The company’s expectations for the remainder of the year reflect the current macroeconomic environment, Gomez told analysts during Tuesday’s call. Toast started to notice “a modest slowdown” in same-store transaction volume in September, and it continued into October, she noted.

Trends have remained stable, but Toast is planning for payment volume trends to remain at current levels in the near term, Gomez said. A slight mix shift in the company’s restaurant customers also affected payment volume per location, she mentioned. 

As the economic environment remains uncertain heading into 2024, Toast will employ cost discipline, but the macroeconomic situation “doesn’t change the sentiment of this management team, about the opportunity ahead of us,” Gomez said. Toast provides point-of-sale, software and fintech services for restaurant clients. 

The company’s third-quarter loss narrowed to $31 million, compared to the year-earlier quarter. Adjusted earnings before interest, taxes, depreciation and amortization came was $35 million for the third quarter. Toast is projecting that figure to lower for the fourth quarter, between $5 million and $15 million. 

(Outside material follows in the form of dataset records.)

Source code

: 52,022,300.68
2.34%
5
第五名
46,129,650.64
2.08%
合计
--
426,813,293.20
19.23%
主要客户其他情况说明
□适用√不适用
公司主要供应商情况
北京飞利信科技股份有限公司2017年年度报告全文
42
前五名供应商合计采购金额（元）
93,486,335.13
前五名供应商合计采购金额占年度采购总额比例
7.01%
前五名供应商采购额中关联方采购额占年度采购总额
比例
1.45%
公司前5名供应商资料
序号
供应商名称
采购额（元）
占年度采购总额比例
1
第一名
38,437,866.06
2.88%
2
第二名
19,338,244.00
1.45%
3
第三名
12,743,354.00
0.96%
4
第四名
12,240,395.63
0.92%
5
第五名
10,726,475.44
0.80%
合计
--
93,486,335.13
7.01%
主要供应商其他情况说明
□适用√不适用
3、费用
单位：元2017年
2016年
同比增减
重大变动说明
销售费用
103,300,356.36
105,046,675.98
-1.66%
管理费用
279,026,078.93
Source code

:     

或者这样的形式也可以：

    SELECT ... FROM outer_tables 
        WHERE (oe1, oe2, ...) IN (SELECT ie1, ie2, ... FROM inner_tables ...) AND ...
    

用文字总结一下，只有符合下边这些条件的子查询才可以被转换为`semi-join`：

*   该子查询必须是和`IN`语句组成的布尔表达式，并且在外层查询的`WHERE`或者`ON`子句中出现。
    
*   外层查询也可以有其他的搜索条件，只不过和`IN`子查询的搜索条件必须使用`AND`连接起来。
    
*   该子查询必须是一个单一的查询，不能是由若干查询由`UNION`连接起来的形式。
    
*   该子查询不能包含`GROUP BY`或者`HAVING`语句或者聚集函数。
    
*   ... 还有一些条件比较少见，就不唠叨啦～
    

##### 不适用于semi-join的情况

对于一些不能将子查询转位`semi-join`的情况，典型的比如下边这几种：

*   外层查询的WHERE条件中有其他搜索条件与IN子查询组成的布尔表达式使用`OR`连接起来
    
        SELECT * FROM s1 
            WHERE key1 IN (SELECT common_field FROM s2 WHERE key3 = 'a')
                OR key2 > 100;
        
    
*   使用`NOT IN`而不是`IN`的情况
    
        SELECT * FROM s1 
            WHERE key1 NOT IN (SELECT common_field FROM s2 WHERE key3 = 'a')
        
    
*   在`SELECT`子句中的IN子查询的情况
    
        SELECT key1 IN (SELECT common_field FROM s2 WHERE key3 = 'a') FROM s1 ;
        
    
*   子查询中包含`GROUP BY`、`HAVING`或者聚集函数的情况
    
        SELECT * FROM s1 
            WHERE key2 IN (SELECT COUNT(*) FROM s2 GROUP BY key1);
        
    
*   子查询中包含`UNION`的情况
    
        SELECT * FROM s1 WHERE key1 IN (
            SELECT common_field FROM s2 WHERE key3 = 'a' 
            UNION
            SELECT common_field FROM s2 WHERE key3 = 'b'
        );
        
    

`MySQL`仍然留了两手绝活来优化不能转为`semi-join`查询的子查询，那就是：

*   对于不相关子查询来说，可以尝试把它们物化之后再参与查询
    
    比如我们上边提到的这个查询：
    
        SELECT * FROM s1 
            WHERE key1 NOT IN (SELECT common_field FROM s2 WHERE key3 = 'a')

That sequential decline in adjusted EBITDA reflects the company’s expectation for slower gross payment volume growth year over year, and because Toast is making investments to “strengthen our position heading into 2024,” Gomez said.

Regarding the sequential fourth-quarter revenue decline forecast, Baird Equity Research analysts said “this is industry seasonality…Toast has historically just grown through it,” in a Tuesday note to its investor clients.

Toast added about 6,500 net new locations in the third quarter, putting its total at about 99,000, according to the news release. The company continues to pursue larger clients, but executives said small and medium-sized businesses remain the primary driver of the company’s growth. 

“Toast has been executing well, but growth has started to slow, and investors may fear macro impacts and slower (average revenue per user) growth,” Baird analysts added in a separate Tuesday note.